Current Clinical Concerns in CT: Results : Protocols
Renal Stone
1. With the 16 slice MDCT, what is the optimal collimation, slice thickness and image reconstruction for renal stone protocol? Do we actually see more stones with thinner than 5 mm collimation, or are we just getting more degraded images?
Answer: Our routine protocol is 3 mm thick sections at 3 mm intervals. Obviously, the thinner the sections and the closer the interscan spacing, the more likely you are to pick up the 1 to 2 mm stones. |
2. Some of our radiologists like renal stone protocols from the top of the kidneys down to the pelvis, to cut down on exposure, especially breast tissue in young females. Others want diaphragm down. Any thoughts?
Answer: We start midliver which gets us the gallbladder, which may mimic renal colic when diseased. This is a good compromise. |
3. We have a Somatom Plus 4. We currently scan a stone study 5 mm/feed 8mm, .75 sec rotation, top of kidney through bladder. Do you prefer 3 mm/ feed 6mm/0.75 second rotation to the 5 mm scans. I know the dose and breath hold is more, but the MPR data is very good and small stones can be seen in the ureter and not overlooked as incidental calcification. Is the extra dose worth the effort for small stones? We reconstruct the 3 mm slice to 5 mm to limit the images the rad has to look at.
Answer: Our routine protocol is 3 mm thick sections at 3 mm intervals. |
4. Do you have age restriction with regard to renal stone studies? In particular, women under the age of 35. Are there concerns about limiting dose to the ovaries?
Answer: We of course are concerned with dose, so you can use a lower dose in these patients. The key is to scan only through the needed volume. People have been scanning with lower dose studies. On the newest scanners, automated dose reduction software are valuable. |
5. We routinely scan our patients prone for stone protocol unless they are unable. You stated at a meeting that you didn't feel it necessary to scan the patients in the prone position. Our radiologists have questioned the rationale for that, since it may be better to visualize the position of a stone at the UVJ vs. sitting on the posterior wall of the bladder. You stated that if the stone was at the UVJ, it would probably be pushed into the bladder and excreted eventually and that this did not warrant the uncomfortable positioning of a patient in agony.
Answer: Although some people do studies prone, we do ours supine. I would not recommend doing both supine and prone routinely as this will make the radiation dose too high. |
References
Spielmann AL,Heneghan JP, Lee LJ, Yoshizumi T and Nelson RC. Decreasing the radiation dose for renal stone CT: A feasibility study of single- and multidetector CT. AJR 2002; 178: 1058-1062.
- Summary: Using retrospective clinical data, the authors report that 33% of the CT examinations requested for renal calculi in their institution between 1999 and 2000 were performed on women. They estimated the uterine dose to be 23 mGy (2.3 rad) from the MDCT QX/I scanner. The dose concerns prompted this study using human calcium oxalate stones in porcine kidneys, scanned with single detector helical and MDCT. The kidneys were scanned with progressively decreasing mAs levels and evaluated for stone detection and measurement. Results showed that stones ranging from 2-8 mm were all visible using single-detector CT with an mA of 80, and using MDCT with an mA of 60. There was no significant difference in the size measurements with the lower dose scan. The lower mA resulted in a 3 fold decrease in estimated radiation dose.

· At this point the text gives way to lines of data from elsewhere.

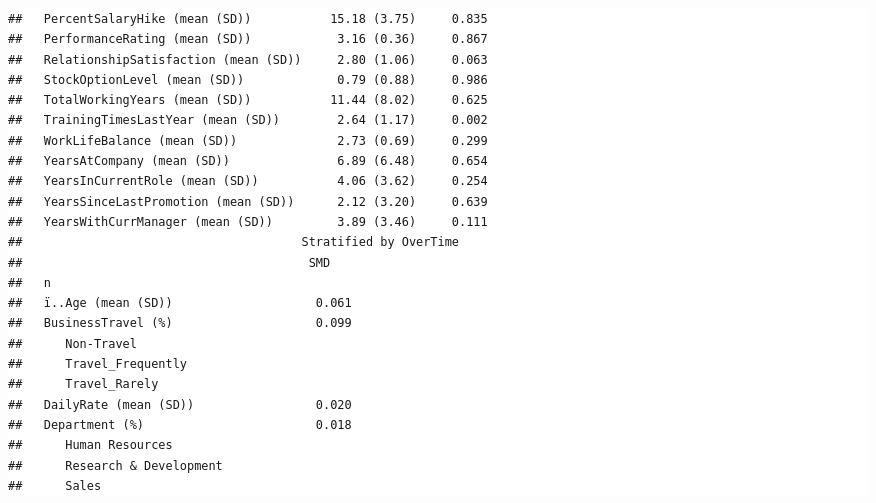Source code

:     ##   PercentSalaryHike (mean (SD))           15.18 (3.75)     0.835     
    ##   PerformanceRating (mean (SD))            3.16 (0.36)     0.867     
    ##   RelationshipSatisfaction (mean (SD))     2.80 (1.06)     0.063     
    ##   StockOptionLevel (mean (SD))             0.79 (0.88)     0.986     
    ##   TotalWorkingYears (mean (SD))           11.44 (8.02)     0.625     
    ##   TrainingTimesLastYear (mean (SD))        2.64 (1.17)     0.002     
    ##   WorkLifeBalance (mean (SD))              2.73 (0.69)     0.299     
    ##   YearsAtCompany (mean (SD))               6.89 (6.48)     0.654     
    ##   YearsInCurrentRole (mean (SD))           4.06 (3.62)     0.254     
    ##   YearsSinceLastPromotion (mean (SD))      2.12 (3.20)     0.639     
    ##   YearsWithCurrManager (mean (SD))         3.89 (3.46)     0.111     
    ##                                       Stratified by OverTime
    ##                                        SMD   
    ##   n                                          
    ##   ï..Age (mean (SD))                    0.061
    ##   BusinessTravel (%)                    0.099
    ##      Non-Travel                              
    ##      Travel_Frequently                       
    ##      Travel_Rarely                           
    ##   DailyRate (mean (SD))                 0.020
    ##   Department (%)                        0.018
    ##      Human Resources                         
    ##      Research & Development                  
    ##      Sales                                   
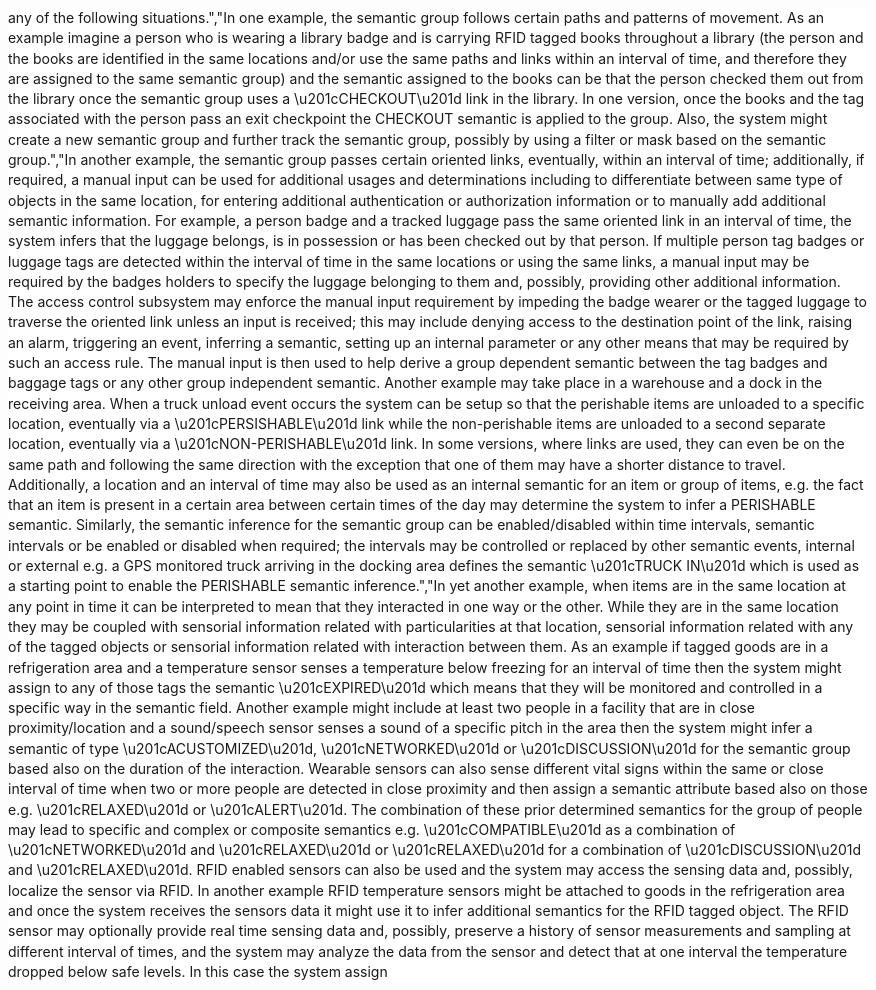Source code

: any of the following situations.","In one example, the semantic group follows certain paths and patterns of movement. As an example imagine a person who is wearing a library badge and is carrying RFID tagged books throughout a library (the person and the books are identified in the same locations and\/or use the same paths and links within an interval of time, and therefore they are assigned to the same semantic group) and the semantic assigned to the books can be that the person checked them out from the library once the semantic group uses a \u201cCHECKOUT\u201d link in the library. In one version, once the books and the tag associated with the person pass an exit checkpoint the CHECKOUT semantic is applied to the group. Also, the system might create a new semantic group and further track the semantic group, possibly by using a filter or mask based on the semantic group.","In another example, the semantic group passes certain oriented links, eventually, within an interval of time; additionally, if required, a manual input can be used for additional usages and determinations including to differentiate between same type of objects in the same location, for entering additional authentication or authorization information or to manually add additional semantic information. For example, a person badge and a tracked luggage pass the same oriented link in an interval of time, the system infers that the luggage belongs, is in possession or has been checked out by that person. If multiple person tag badges or luggage tags are detected within the interval of time in the same locations or using the same links, a manual input may be required by the badges holders to specify the luggage belonging to them and, possibly, providing other additional information. The access control subsystem may enforce the manual input requirement by impeding the badge wearer or the tagged luggage to traverse the oriented link unless an input is received; this may include denying access to the destination point of the link, raising an alarm, triggering an event, inferring a semantic, setting up an internal parameter or any other means that may be required by such an access rule. The manual input is then used to help derive a group dependent semantic between the tag badges and baggage tags or any other group independent semantic. Another example may take place in a warehouse and a dock in the receiving area. When a truck unload event occurs the system can be setup so that the perishable items are unloaded to a specific location, eventually via a \u201cPERSISHABLE\u201d link while the non-perishable items are unloaded to a second separate location, eventually via a \u201cNON-PERISHABLE\u201d link. In some versions, where links are used, they can even be on the same path and following the same direction with the exception that one of them may have a shorter distance to travel. Additionally, a location and an interval of time may also be used as an internal semantic for an item or group of items, e.g. the fact that an item is present in a certain area between certain times of the day may determine the system to infer a PERISHABLE semantic. Similarly, the semantic inference for the semantic group can be enabled\/disabled within time intervals, semantic intervals or be enabled or disabled when required; the intervals may be controlled or replaced by other semantic events, internal or external e.g. a GPS monitored truck arriving in the docking area defines the semantic \u201cTRUCK IN\u201d which is used as a starting point to enable the PERISHABLE semantic inference.","In yet another example, when items are in the same location at any point in time it can be interpreted to mean that they interacted in one way or the other. While they are in the same location they may be coupled with sensorial information related with particularities at that location, sensorial information related with any of the tagged objects or sensorial information related with interaction between them. As an example if tagged goods are in a refrigeration area and a temperature sensor senses a temperature below freezing for an interval of time then the system might assign to any of those tags the semantic \u201cEXPIRED\u201d which means that they will be monitored and controlled in a specific way in the semantic field. Another example might include at least two people in a facility that are in close proximity\/location and a sound\/speech sensor senses a sound of a specific pitch in the area then the system might infer a semantic of type \u201cACUSTOMIZED\u201d, \u201cNETWORKED\u201d or \u201cDISCUSSION\u201d for the semantic group based also on the duration of the interaction. Wearable sensors can also sense different vital signs within the same or close interval of time when two or more people are detected in close proximity and then assign a semantic attribute based also on those e.g. \u201cRELAXED\u201d or \u201cALERT\u201d. The combination of these prior determined semantics for the group of people may lead to specific and complex or composite semantics e.g. \u201cCOMPATIBLE\u201d as a combination of \u201cNETWORKED\u201d and \u201cRELAXED\u201d or \u201cRELAXED\u201d for a combination of \u201cDISCUSSION\u201d and \u201cRELAXED\u201d. RFID enabled sensors can also be used and the system may access the sensing data and, possibly, localize the sensor via RFID. In another example RFID temperature sensors might be attached to goods in the refrigeration area and once the system receives the sensors data it might use it to infer additional semantics for the RFID tagged object. The RFID sensor may optionally provide real time sensing data and, possibly, preserve a history of sensor measurements and sampling at different interval of times, and the system may analyze the data from the sensor and detect that at one interval the temperature dropped below safe levels. In this case the system assign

Heneghan JP, McGuire KA, Leder RA, DeLong DM, Yoshizumi T and Nelson RC. Helical CT for nephrolithiasis and ureterolithiasis: Comparison of conventional and reduced radiation dose techniques. Radiology 2003; 229: 575-580.
- Summary: In this study, 50 patients weighing less than 200 lbs. were scanned prone using either single detector helical (5 mm collimation, pitch of 1.5) or 4 slice MDCT (5 mm collimation, 0.75 pitch.) Standard protocol included 240 mA, .8 second gantry rotation and 140 kVp for single detector and 170 mA, .8 or .5 second gantry rotation and 140 kVp for the MDCT. Following the initial acquisition, a low dose scan was obtained using 100 mA (76 mean mAs) and 140 kVp. The lower dose scans resulted in accuracy rates of 91% for nephrolithiasis, 94% for ureterolithiasis, 91% for obstruction and 92% for normal findings. With MDCT, the dose was reduced 25% using the lower dose technique.